WORK TO DO
In the outdoor news text below, explain why anyone who wants to attend the Crow River/Winsted Ducks Unlimited banquet has to get tickets ahead of time. Answer in one to three sentences.

GIVEN TEXT
^^^^^^^^

Joe’s Sport Shop and Hardware in Howard Lake reported that Howard Lake became officially ice free Tuesday, April 12.

Howard Lake became ice covered within a day or two of Dec. 2; by historical standards, a very normal season for ice over and ice out.

For many reasons, it just seemed like it was a lot longer this year.

The earliest ice-over date recorded was Nov. 7, in 1991, and the latest ice-over date recorded was Dec. 20, which occurred in 1998 and 2001.

The earliest ice-out date recorded was March 15, in 2000, and the latest ice-out date was May 2, 1950.

Enjoy the open water. Hopefully, it will be around until mid-December.

LP firearms safety classes coming up

Firearm Safety Class will take place Tuesdays and Thursdays beginning Tuesday, April 26 in Lester Prairie.

The class is open to ages 11 and up and will take place from 6:30 to 8:30 p.m. at the Lester Prairie Sportsmen’s Club.

If you have any questions or want to sign up, call Doug Minnick at (320) 395-2143 or (320) 224-5942.

Crow River/Winsted Ducks Unlimited banquet tonight

The Crow River/Winsted Ducks Unlimited Chapters will host its 31st annual banquet Monday, April 18 at the Blue Note Ballroom in Winsted.

Space is limited for the event, so to get your tickets, contact Scott Schmidt at (320) 543-2498.

No tickets will be sold at the door; you must purchase your tickets in advance.

^^^^^^^^

DATA SECTION

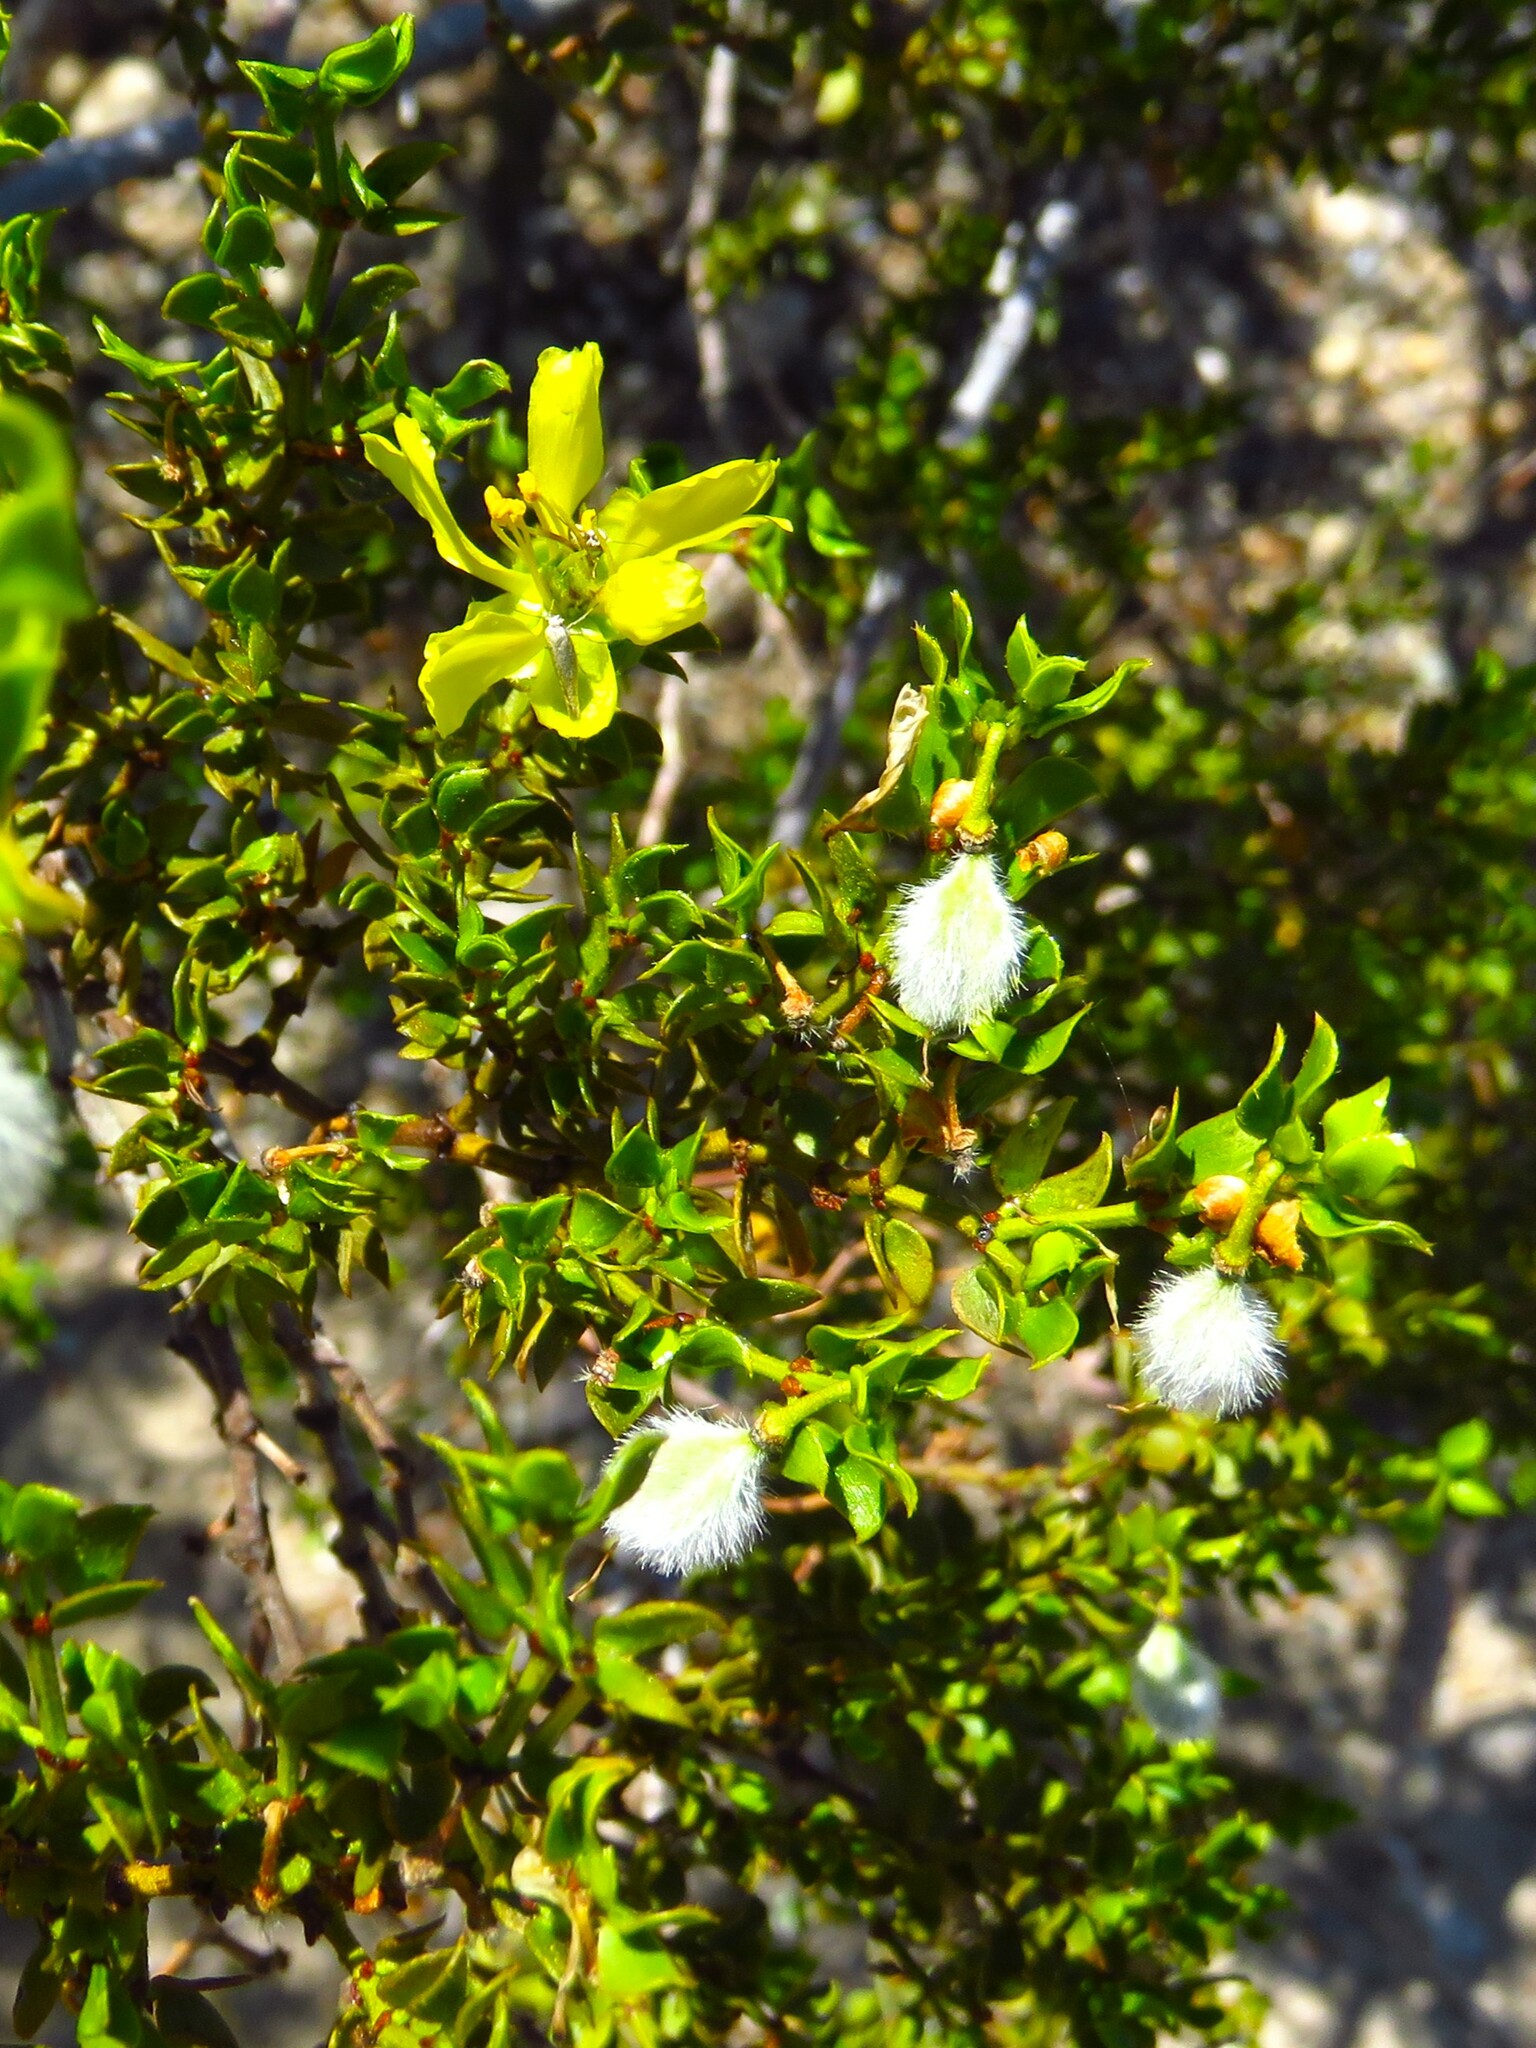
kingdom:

^^^^^^^^

FINISHED ANSWER
No tickets will be sold at the door, so they must be bought in advance. Space at the event is also limited, and tickets are available by contacting Scott Schmidt at (320) 543-2498.